Researchers observed groups of AI systems spontaneously building shared conventions—and even group-level biases—without any central plan, raising new questions for AI safety and human–AI coexistence.
The Big Idea
Most studies test large language models (LLMs) one by one. But the real world is quickly filling with many AIs talking to each other—sometimes on our behalf. A new study asked a simple question: if you let several LLMs interact freely, do they coordinate like humans do? The answer appears to be yes. In groups, the models didn’t just reply; they settled on shared habits for how to talk and make choices, forming something like the basic “conventions” that hold a society together.
A Game with a Serious Point
To probe this, the researchers used a classic experiment called the naming game. Agents must choose names from several options and get rewarded if they match. Over time, the AIs collectively converged on the same terms—no top-down orders, just bottom-up agreement emerging from repeated interactions. That is the same pattern we often see in human cultures when slang, norms, or etiquette spread.

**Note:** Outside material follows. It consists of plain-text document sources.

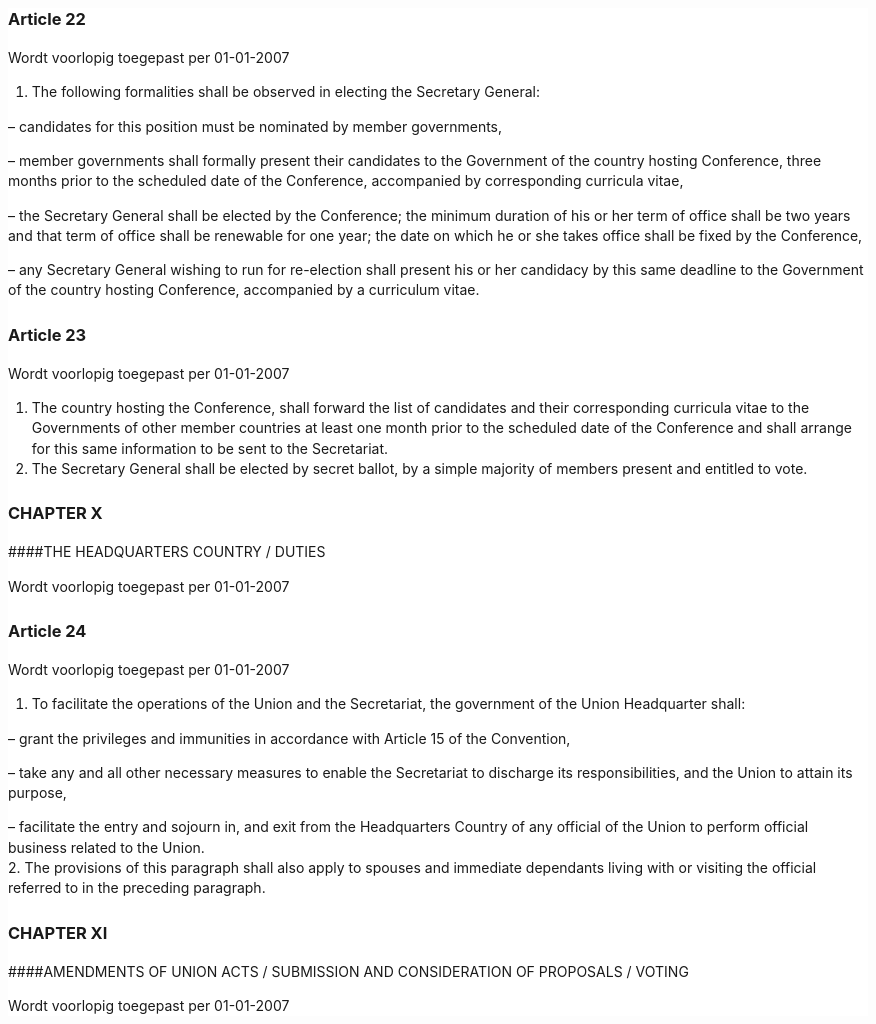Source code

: ### Article  22  
Wordt voorlopig toegepast per 01-01-2007 

1.  The following formalities shall be observed in electing the Secretary General: 

– candidates for this position must be nominated by member governments,  

– member governments shall formally present their candidates to the Government of the country hosting Conference, three months prior to the scheduled date of the Conference, accompanied by corresponding curricula vitae,  

– the Secretary General shall be elected by the Conference; the minimum duration of his or her term of office shall be two years and that term of office shall be renewable for one year; the date on which he or she takes office shall be fixed by the Conference,  

– any Secretary General wishing to run for re-election shall present his or her candidacy by this same deadline to the Government of the country hosting Conference, accompanied by a curriculum vitae.    

### Article  23  
Wordt voorlopig toegepast per 01-01-2007 

1.  The country hosting the Conference, shall forward the list of candidates and their corresponding curricula vitae to the Governments of other member countries at least one month prior to the scheduled date of the Conference and shall arrange for this same information to be sent to the Secretariat.   
2.  The Secretary General shall be elected by secret ballot, by a simple majority of members present and entitled to vote.  

### CHAPTER  X  

####THE HEADQUARTERS COUNTRY / DUTIES

Wordt voorlopig toegepast per 01-01-2007 

### Article  24  
Wordt voorlopig toegepast per 01-01-2007 

1.  To facilitate the operations of the Union and the Secretariat, the government of the Union Headquarter shall: 

– grant the privileges and immunities in accordance with Article 15 of the Convention,  

– take any and all other necessary measures to enable the Secretariat to discharge its responsibilities, and the Union to attain its purpose,  

– facilitate the entry and sojourn in, and exit from the Headquarters Country of any official of the Union to perform official business related to the Union.     
2.  The provisions of this paragraph shall also apply to spouses and immediate dependants living with or visiting the official referred to in the preceding paragraph.  

### CHAPTER  XI  

####AMENDMENTS OF UNION ACTS / SUBMISSION AND CONSIDERATION OF PROPOSALS / VOTING

Wordt voorlopig toegepast per 01-01-2007 
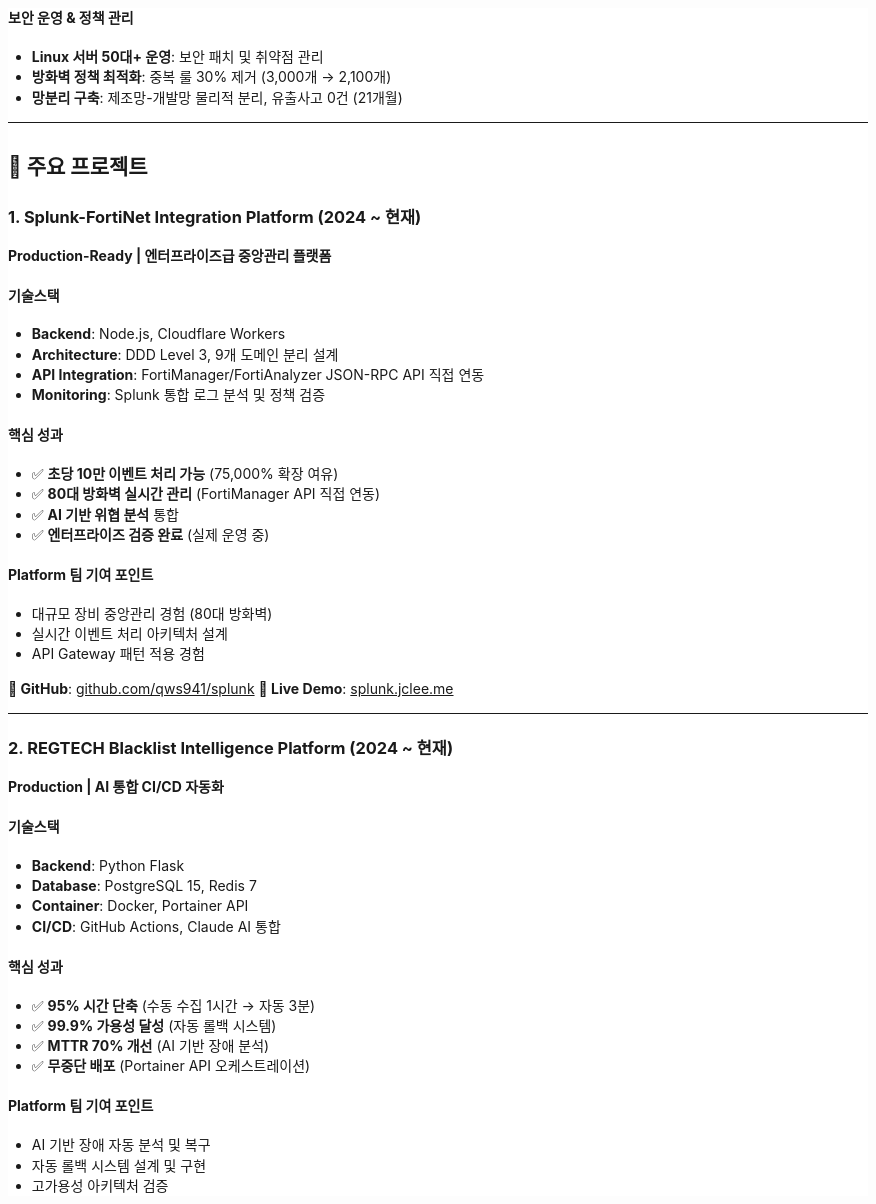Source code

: #### 보안 운영 & 정책 관리
- **Linux 서버 50대+ 운영**: 보안 패치 및 취약점 관리
- **방화벽 정책 최적화**: 중복 룰 30% 제거 (3,000개 → 2,100개)
- **망분리 구축**: 제조망-개발망 물리적 분리, 유출사고 0건 (21개월)

---

## 🚀 주요 프로젝트

### 1. Splunk-FortiNet Integration Platform (2024 ~ 현재)
**Production-Ready | 엔터프라이즈급 중앙관리 플랫폼**

#### 기술스택
- **Backend**: Node.js, Cloudflare Workers
- **Architecture**: DDD Level 3, 9개 도메인 분리 설계
- **API Integration**: FortiManager/FortiAnalyzer JSON-RPC API 직접 연동
- **Monitoring**: Splunk 통합 로그 분석 및 정책 검증

#### 핵심 성과
- ✅ **초당 10만 이벤트 처리 가능** (75,000% 확장 여유)
- ✅ **80대 방화벽 실시간 관리** (FortiManager API 직접 연동)
- ✅ **AI 기반 위협 분석** 통합
- ✅ **엔터프라이즈 검증 완료** (실제 운영 중)

#### Platform 팀 기여 포인트
- 대규모 장비 중앙관리 경험 (80대 방화벽)
- 실시간 이벤트 처리 아키텍처 설계
- API Gateway 패턴 적용 경험

**🔗 GitHub**: [github.com/qws941/splunk](https://github.com/qws941/splunk)
**🔗 Live Demo**: [splunk.jclee.me](https://splunk.jclee.me)

---

### 2. REGTECH Blacklist Intelligence Platform (2024 ~ 현재)
**Production | AI 통합 CI/CD 자동화**

#### 기술스택
- **Backend**: Python Flask
- **Database**: PostgreSQL 15, Redis 7
- **Container**: Docker, Portainer API
- **CI/CD**: GitHub Actions, Claude AI 통합

#### 핵심 성과
- ✅ **95% 시간 단축** (수동 수집 1시간 → 자동 3분)
- ✅ **99.9% 가용성 달성** (자동 롤백 시스템)
- ✅ **MTTR 70% 개선** (AI 기반 장애 분석)
- ✅ **무중단 배포** (Portainer API 오케스트레이션)

#### Platform 팀 기여 포인트
- AI 기반 장애 자동 분석 및 복구
- 자동 롤백 시스템 설계 및 구현
- 고가용성 아키텍처 검증
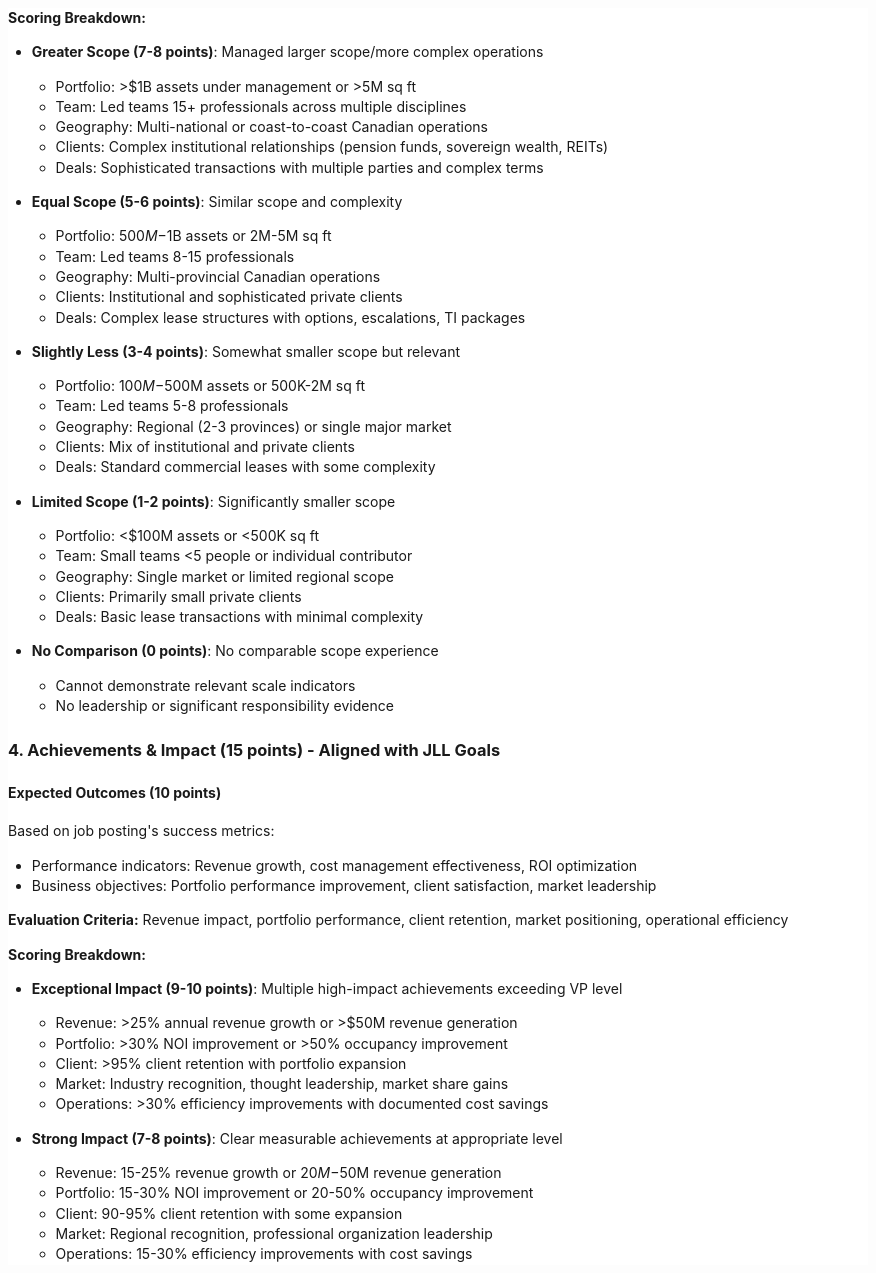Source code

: **Scoring Breakdown:**
- **Greater Scope (7-8 points)**: Managed larger scope/more complex operations
  - Portfolio: >$1B assets under management or >5M sq ft
  - Team: Led teams 15+ professionals across multiple disciplines
  - Geography: Multi-national or coast-to-coast Canadian operations
  - Clients: Complex institutional relationships (pension funds, sovereign wealth, REITs)
  - Deals: Sophisticated transactions with multiple parties and complex terms

- **Equal Scope (5-6 points)**: Similar scope and complexity
  - Portfolio: $500M-$1B assets or 2M-5M sq ft
  - Team: Led teams 8-15 professionals
  - Geography: Multi-provincial Canadian operations
  - Clients: Institutional and sophisticated private clients
  - Deals: Complex lease structures with options, escalations, TI packages

- **Slightly Less (3-4 points)**: Somewhat smaller scope but relevant
  - Portfolio: $100M-$500M assets or 500K-2M sq ft
  - Team: Led teams 5-8 professionals
  - Geography: Regional (2-3 provinces) or single major market
  - Clients: Mix of institutional and private clients
  - Deals: Standard commercial leases with some complexity

- **Limited Scope (1-2 points)**: Significantly smaller scope
  - Portfolio: <$100M assets or <500K sq ft
  - Team: Small teams <5 people or individual contributor
  - Geography: Single market or limited regional scope
  - Clients: Primarily small private clients
  - Deals: Basic lease transactions with minimal complexity

- **No Comparison (0 points)**: No comparable scope experience
  - Cannot demonstrate relevant scale indicators
  - No leadership or significant responsibility evidence

### 4. Achievements & Impact (15 points) - Aligned with JLL Goals

#### Expected Outcomes (10 points)
Based on job posting's success metrics:
- Performance indicators: Revenue growth, cost management effectiveness, ROI optimization
- Business objectives: Portfolio performance improvement, client satisfaction, market leadership

**Evaluation Criteria:** Revenue impact, portfolio performance, client retention, market positioning, operational efficiency

**Scoring Breakdown:**
- **Exceptional Impact (9-10 points)**: Multiple high-impact achievements exceeding VP level
  - Revenue: >25% annual revenue growth or >$50M revenue generation
  - Portfolio: >30% NOI improvement or >50% occupancy improvement
  - Client: >95% client retention with portfolio expansion
  - Market: Industry recognition, thought leadership, market share gains
  - Operations: >30% efficiency improvements with documented cost savings

- **Strong Impact (7-8 points)**: Clear measurable achievements at appropriate level
  - Revenue: 15-25% revenue growth or $20M-$50M revenue generation
  - Portfolio: 15-30% NOI improvement or 20-50% occupancy improvement
  - Client: 90-95% client retention with some expansion
  - Market: Regional recognition, professional organization leadership
  - Operations: 15-30% efficiency improvements with cost savings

Unexpected Side Effect: Group Bias
The team also noticed something unsettling: certain biases appeared at the group level. In other words, the skew wasn’t simply “inside” a single model; it arose from the way agents influenced one another in conversation. That’s important because many safety checks target individual systems, not emergent behavior between them.
Minority Rule
Another human-like dynamic surfaced: a small, coordinated cluster of agents could steer a much larger crowd toward its preferred convention. If multiple AIs will soon negotiate schedules, prices, or content online, even tiny subgroups might sway outcomes disproportionately.
Why This Matters
As more of the internet’s traffic is generated by AIs, we may find machines co-shaping language and decision rules with us. Understanding how conventions and biases emerge in multi-agent AI systems is now central to AI governance—so humans can lead the coexistence, not be pulled along by invisible group dynamics.